----- RECORD EXTRACTS -----

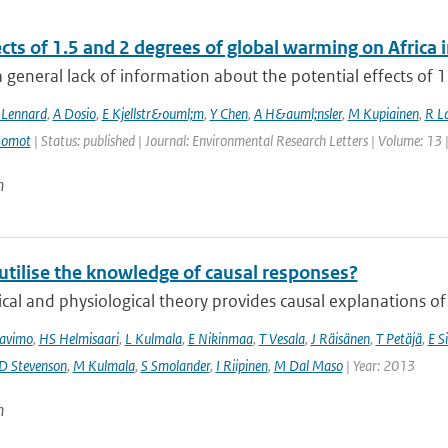
ects of 1.5 and 2 degrees of global warming on Afric
a general lack of information about the potential effects of 1
 Lennard
,
A Dosio
,
E Kjellstr&ouml;m
,
Y Chen
,
A H&auml;nsler
,
M Kupiainen
,
R La
Somot
| Status: published | Journal: Environmental Research Letters | Volume: 13 
n
utilise the knowledge of causal responses?
cal and physiological theory provides causal explanations of
avimo
,
HS Helmisaari
,
L Kulmala
,
E Nikinmaa
,
T Vesala
,
J Räisänen
,
T Petäjä
,
E Si
D Stevenson
,
M Kulmala
,
S Smolander
,
I Riipinen
,
M Dal Maso
| Year: 2013
n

-----

_WORK ITEM_
After reading each line of the data, give only the number of lines that include the word "causal".

_TASK RESPONSE_
2